### Information provided
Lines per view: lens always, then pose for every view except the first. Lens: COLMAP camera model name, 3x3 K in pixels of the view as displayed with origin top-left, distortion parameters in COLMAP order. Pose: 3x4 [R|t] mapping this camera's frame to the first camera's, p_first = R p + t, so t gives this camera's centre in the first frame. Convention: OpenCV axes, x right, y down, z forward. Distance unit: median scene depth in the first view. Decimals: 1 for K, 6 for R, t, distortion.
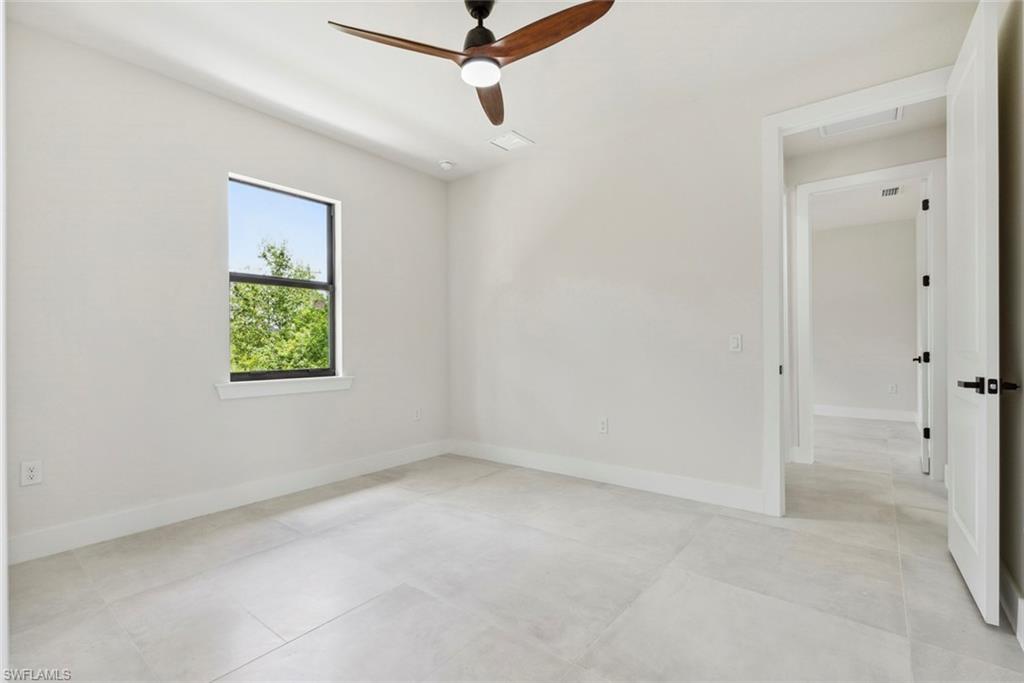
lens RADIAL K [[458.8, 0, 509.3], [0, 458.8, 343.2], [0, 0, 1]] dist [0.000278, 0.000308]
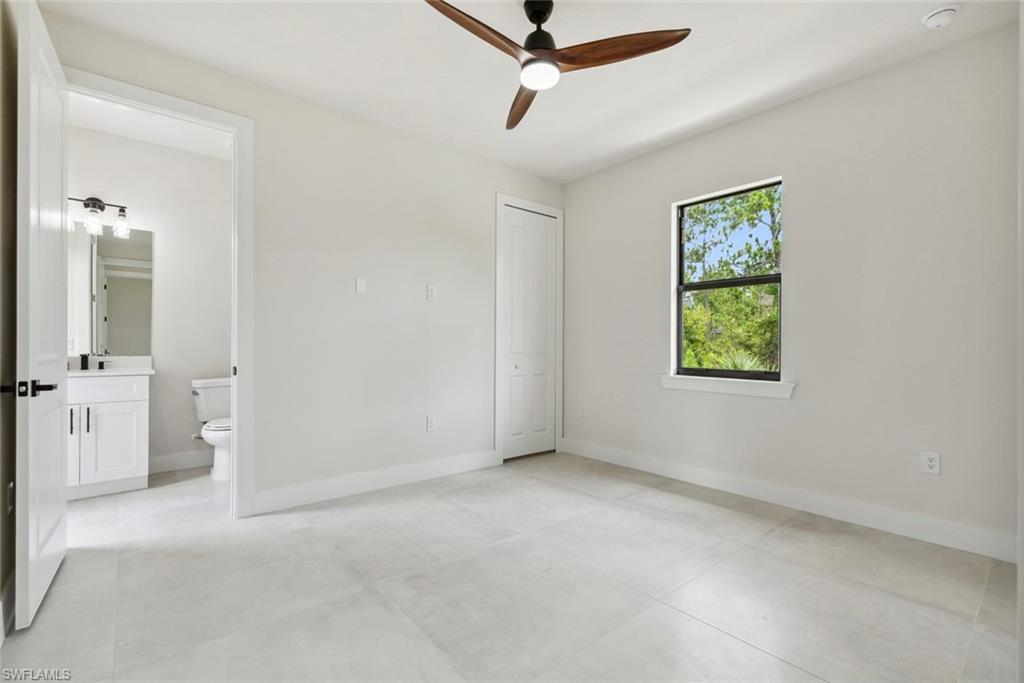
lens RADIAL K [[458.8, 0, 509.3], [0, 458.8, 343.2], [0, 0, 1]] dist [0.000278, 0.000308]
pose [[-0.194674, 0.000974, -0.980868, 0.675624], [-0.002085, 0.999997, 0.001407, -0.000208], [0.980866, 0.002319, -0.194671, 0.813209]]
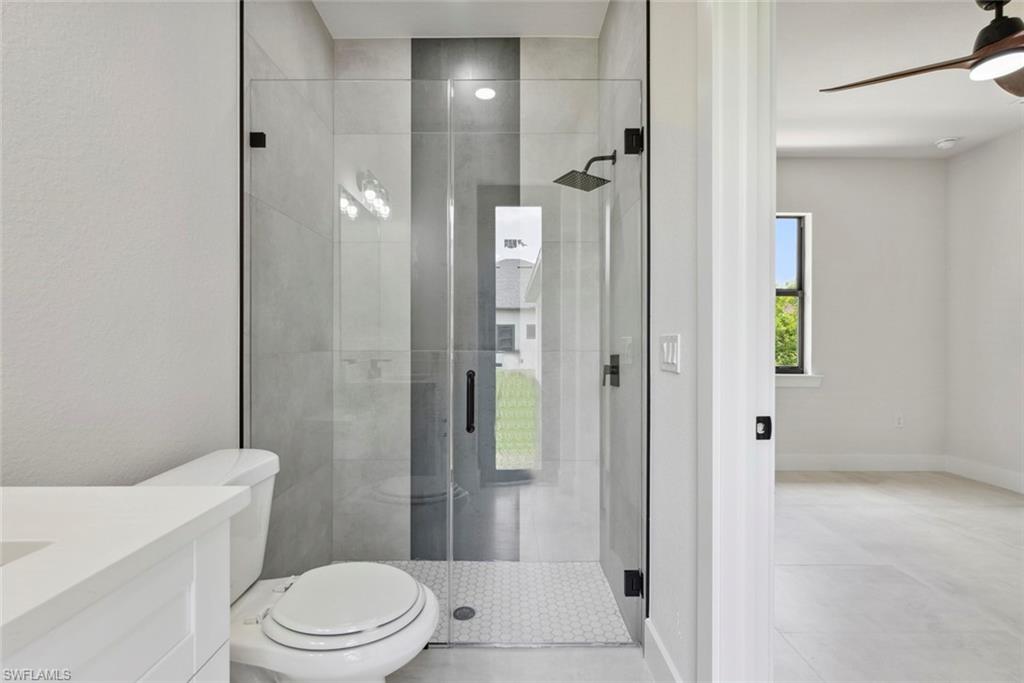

### Task item
Copy the listing above verbatim, line by line, and omit the pictures.

### Result
Lines per view: lens always, then pose for every view except the first. Lens: COLMAP camera model name, 3x3 K in pixels of the view as displayed with origin top-left, distortion parameters in COLMAP order. Pose: 3x4 [R|t] mapping this camera's frame to the first camera's, p_first = R p + t, so t gives this camera's centre in the first frame. Convention: OpenCV axes, x right, y down, z forward. Distance unit: median scene depth in the first view. Decimals: 1 for K, 6 for R, t, distortion.
lens RADIAL K [[458.8, 0, 509.3], [0, 458.8, 343.2], [0, 0, 1]] dist [0.000278, 0.000308]
lens RADIAL K [[458.8, 0, 509.3], [0, 458.8, 343.2], [0, 0, 1]] dist [0.000278, 0.000308]
pose [[-0.194674, 0.000974, -0.980868, 0.675624], [-0.002085, 0.999997, 0.001407, -0.000208], [0.980866, 0.002319, -0.194671, 0.813209]]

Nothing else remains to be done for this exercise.